Department of Cardiology, Copenhagen University Hospital Gentofte, Hellerup, Denmark.
Cardiovasc Diabetol. 2010 Sep 16;9:54. doi: 10.1186/1475-2840-9-54.
The optimum oral pharmacological treatment of diabetes mellitus to reduce cardiovascular disease and mortality following myocardial infarction has not been established. We therefore set out to investigate the association between individual oral glucose-lowering drugs and cardiovascular outcomes following myocardial infarction in patients with diabetes mellitus not treated with emergent percutaneous coronary intervention.

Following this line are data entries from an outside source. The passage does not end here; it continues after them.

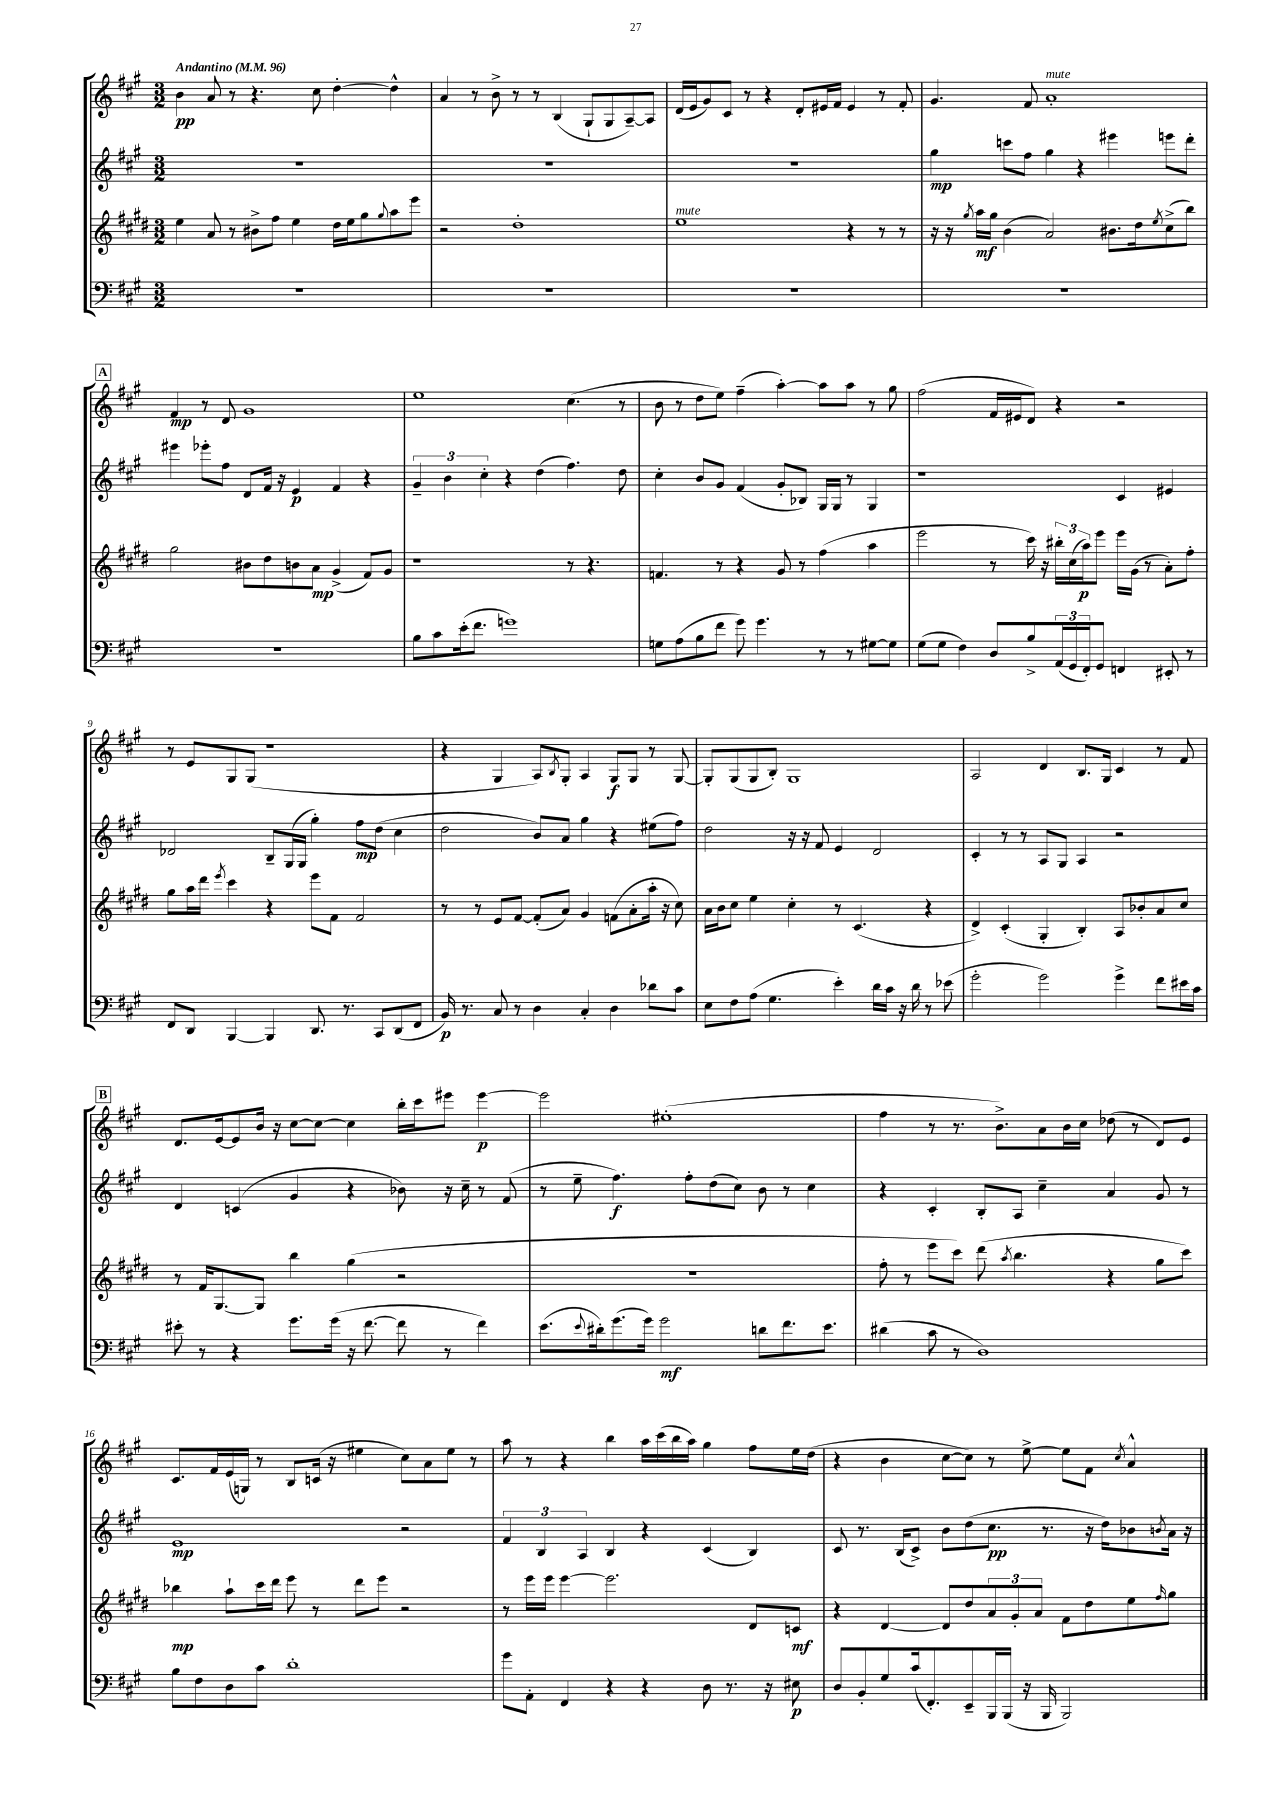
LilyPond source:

<<
\new StaffGroup <<
\new Staff = "s0" {
    \clef treble \key a \major \numericTimeSignature \time 3/2 \tempo "Andantino" 4 = 96
    b'4\pp a'8 r8 r4. cis''8 d''4~-. d''4-^ |
    a'4 r8 b'8-> r8 r8 b4( gis8-! gis8 a8~--) a8 |
    d'16( e'16 gis'8) cis'8 r8 r4 d'8-. eis'16 fis'16 eis'4 r8 fis'8-. |
    gis'4. fis'8 a'1-.^\markup { \italic "mute" } |
    \mark \markup { \box "A" } fis'4\mp r8 d'8 gis'1 |
    e''1 cis''4.( r8 |
    b'8 r8 d''8 e''8) fis''4--( a''4~-.) a''8 a''8 r8 gis''8 |
    fis''2( fis'16 eis'16 d'8) r4 r2 |
    r8 e'8 gis8 gis8( r1 |
    r4 gis4 a8) \acciaccatura { b8 } gis8-. a4 gis8\f gis8 r8 gis8~ |
    gis8-. gis8( gis8 b8-.) gis1 |
    a2 d'4 b8. gis16 cis'4 r8 fis'8 |
    \mark \markup { \box "B" } d'8. e'16~ e'8 b'16 r16 cis''8~ cis''8~ cis''4 b''16-. cis'''16 eis'''8 eis'''4~\p |
    eis'''2 eis''1-.( |
    fis''4 r8 r8. b'8.->) a'8 b'16 cis''16 des''8( r8 d'8) e'8 |
    cis'8. fis'16 e'16( g16) r8 b8 c'16( r16 eis''4 cis''8) a'8 eis''8 r8 |
    a''8 r8 r4 b''4 a''16 cis'''16( b''16 a''16) gis''4 fis''8 e''16 d''16( |
    r4 b'4 cis''8~ cis''8) r8 e''8~-> e''8 fis'8 \acciaccatura { cis''8 } a'4-^ \bar "|." |
}
\new Staff = "s1" {
    \clef treble \key a \major \numericTimeSignature \time 3/2
    R1. |
    R1. |
    R1. |
    gis''4\mp c'''8 fis''8 gis''4 r4 eis'''4 e'''8 d'''8-. |
    \mark \markup { \box "A" } eis'''4 ees'''8-. fis''8 d'8 fis'16 r16 e'4\p fis'4 r4 |
    \tuplet 3/2 { gis'4-- b'4 cis''4-. } r4 d''4( fis''4.) d''8 |
    cis''4-. b'8 gis'8 fis'4( gis'8-. bes8) gis16 gis16 r8 gis4 |
    r1 cis'4 eis'4 |
    des'2 b8-- gis16( gis16 gis''4-.) fis''8\mp d''8( cis''4 |
    d''2 b'8) a'8 gis''4 r4 eis''8( fis''8) |
    d''2 r16 r16 fis'8 e'4 d'2 |
    cis'4-. r8 r8 a8 gis8 a4 r2 |
    \mark \markup { \box "B" } d'4 c'4( gis'4 r4 bes'8) r16 cis''16-- r8 fis'8( |
    r8 e''8-- fis''4.\f) fis''8-. d''8( cis''8) b'8 r8 cis''4 |
    r4 cis'4-. b8-. a8 cis''4-- a'4 gis'8 r8 |
    e'1\mp r2 |
    \tuplet 3/2 { fis'4 b4 a4 } b4 r4 cis'4( b4) |
    cis'8 r8. b16( cis'8->) b'8 d''8( cis''8.\pp r8. r16 d''16) bes'8 \acciaccatura { b'8 } a'16 r16 \bar "|." |
}
\new Staff = "s2" {
    \clef treble \key e \major \numericTimeSignature \time 3/2
    e''4 a'8 r8 bis'8-> fis''8 e''4 dis''16 e''16 gis''8 \appoggiatura { gis''8 } a''8 e'''8 |
    r2 dis''1-. |
    e''1^\markup { \italic "mute" } r4 r8 r8 |
    r16 r16 \acciaccatura { gis''8 } a''16\mf gis''16 b'4( a'2) bis'8. dis''16 \acciaccatura { e''8 } cis''8->( b''8) |
    \mark \markup { \box "A" } gis''2 bis'8 dis''8 b'8 a'8\mp gis'4->( fis'8) gis'8 |
    r1 r8 r4. |
    f'4. r8 r4 gis'8 r8 fis''4( a''4 |
    e'''2 r8 cis'''16) r16 \tuplet 3/2 { bis''16-. cis''16( a''16\p) } e'''8 e'''16 gis'16( r8 a'8-.) fis''8-. |
    gis''8 a''16 dis'''16 \acciaccatura { e'''8 } cis'''4 r4 e'''8 fis'8 fis'2 |
    r8 r8 e'8 fis'8~ fis'8-.( a'8) gis'4 f'8( a'8-. a''16-. r16 cis''8) |
    a'16 b'16 cis''8 e''4 cis''4-. r8 cis'4.( r4 |
    dis'4->) cis'4-.( gis4-. b4-.) a8 bes'8-. a'8 cis''8 |
    \mark \markup { \box "B" } r8 fis'16 gis8.~ gis8 b''4 gis''4( r2 |
    R1. |
    fis''8-. r8 e'''8 cis'''8) dis'''8( \acciaccatura { a''8 } b''4. r4 gis''8 cis'''8) |
    bes''4\mp a''8-! cis'''16 dis'''16 e'''8 r8 dis'''8 e'''8 r2 |
    r8 e'''16 e'''16 e'''4~ e'''2. dis'8 c'8\mf |
    r4 dis'4~ dis'8 dis''8 \tuplet 3/2 { a'8 gis'8-. a'8 } fis'8 dis''8 e''8 \grace { fis''16 } gis''8 \bar "|." |
}
\new Staff = "s3" {
    \clef bass \key a \major \numericTimeSignature \time 3/2
    R1. |
    R1. |
    R1. |
    R1. |
    \mark \markup { \box "A" } R1. |
    b8 cis'8 e'16-.( fis'8. g'1) |
    g8 a8( b8 fis'8 gis'8) gis'4. r8 r8 gis8~ gis8 |
    gis8( gis8 fis4) d8 b8-> \tuplet 3/2 { a,16( gis,16 fis,16-.) } gis,8 f,4 eis,8-. r8 |
    fis,8 d,8 b,,4~ b,,4 d,8. r8. cis,8 d,8( fis,8 |
    b,16\p) r8. cis8 r8 d4 cis4-. d4 des'8 cis'8 |
    e8 fis8 a8( gis4. e'4-.) d'16 cis'16 r16 d'16 r8 ees'8( |
    gis'2-. gis'2) gis'4-> fis'8 eis'16 cis'16 |
    \mark \markup { \box "B" } eis'8-. r8 r4 gis'8. gis'16( r16 fis'8.~ fis'8 r8 fis'4) |
    e'8.( \appoggiatura { e'8 } dis'16-.) gis'8.( gis'16) gis'2\mf d'8 fis'8. e'8. |
    dis'4( cis'8 r8 d1) |
    b8 fis8 d8 cis'8 d'1-. |
    gis'8 a,8-. fis,4 r4 r4 d8 r8. r16 eis8\p |
    d8 b,8-. gis8 cis'16( fis,8.-.) e,8-- b,,16 b,,16( r16 b,,16 b,,2) \bar "|." |
}
>>
>>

All patients aged 30 years or older receiving glucose-lowering drugs (GLDs) and admitted with myocardial infarction (MI) not treated with emergent percutaneous coronary intervention in Denmark during 1997-2006 were identified by individual-level linkage of nationwide registries of hospitalizations and drug dispensing from pharmacies. Multivariable Cox regression models adjusted for age, sex, calendar year, comorbidity, and concomitant pharmacotherapy were used to assess differences in the composite endpoint of non-fatal MI and cardiovascular mortality between individual GLDs, using metformin monotherapy as reference.
The study comprised 9876 users of GLDs admitted with MI. The mean age was 72.3 years and 56.5% of patients were men. A total of 3649 received sulfonylureas and 711 received metformin at admission. The average length of follow-up was 2.2 (SD 2.6) years. A total of 6,171 patients experienced the composite study endpoint. The sulfonylureas glibenclamide, glimepiride, glipizide, and tolbutamide were associated with increased risk of cardiovascular mortality and/or nonfatal MI with hazard ratios [HRs] of 1.31 (95% confidence interval [CI] 1.17-1.46), 1.19 (1.06-1.32), 1.25 (1.11-1.42), and 1.18 (1.03-1.34), respectively, compared with metformin. Gliclazide was the only sulfonylurea not associated with increased risk compared with metformin (HR 1.03 [0.88-1.22]).
In patients with diabetes mellitus admitted with MI not treated with emergent percutaneous coronary intervention, monotherapy treatment with the sulfonylureas glibenclamide, glimepiride, glipizide, and tolbutamide was associated with increased cardiovascular risk compared with metformin monotherapy.
为降低心梗后心血管疾病和死亡率,尚未明确最佳的口服降血糖药物治疗糖尿病方案。因此,我们旨在研究心梗后未行紧急经皮冠状动脉介入治疗的糖尿病患者中,不同口服降糖药物与心血管结局的相关性。
通过全国范围内住院和药房配药登记系统的个体水平链接,确定了 1997 年至 2006 年丹麦年龄在 30 岁及以上、接受降糖药物(GLD)治疗且未行紧急经皮冠状动脉介入治疗的心梗患者。多变量 Cox 回归模型调整了年龄、性别、日历年份、合并症和伴随药物治疗,以评估个体 GLD 治疗的非致死性心梗和心血管死亡率复合终点的差异,以二甲双胍单药治疗为参照。
本研究纳入了 9876 名接受 GLD 治疗且因心梗入院的患者。平均年龄为 72.3 岁,56.5%为男性。入院时共有 3649 名患者接受磺酰脲类药物治疗,711 名患者接受二甲双胍治疗。平均随访时间为 2.2(SD 2.6)年。共有 6171 名患者发生复合研究终点事件。磺酰脲类药物格列本脲、格列美脲、格列吡嗪和甲苯磺丁脲的心血管死亡率和/或非致死性心梗风险比(HRs)分别为 1.31(95%置信区间 [CI] 1.17-1.46)、1.19(1.06-1.32)、1.25(1.11-1.42)和 1.18(1.03-1.34),与二甲双胍相比。格列齐特是唯一与二甲双胍相比未增加风险的磺酰脲类药物(HR 1.03 [0.88-1.22])。
心梗后未行紧急经皮冠状动脉介入治疗的糖尿病患者中,与二甲双胍单药治疗相比,格列本脲、格列美脲、格列吡嗪和甲苯磺丁脲单药治疗的磺酰脲类药物与心血管风险增加相关。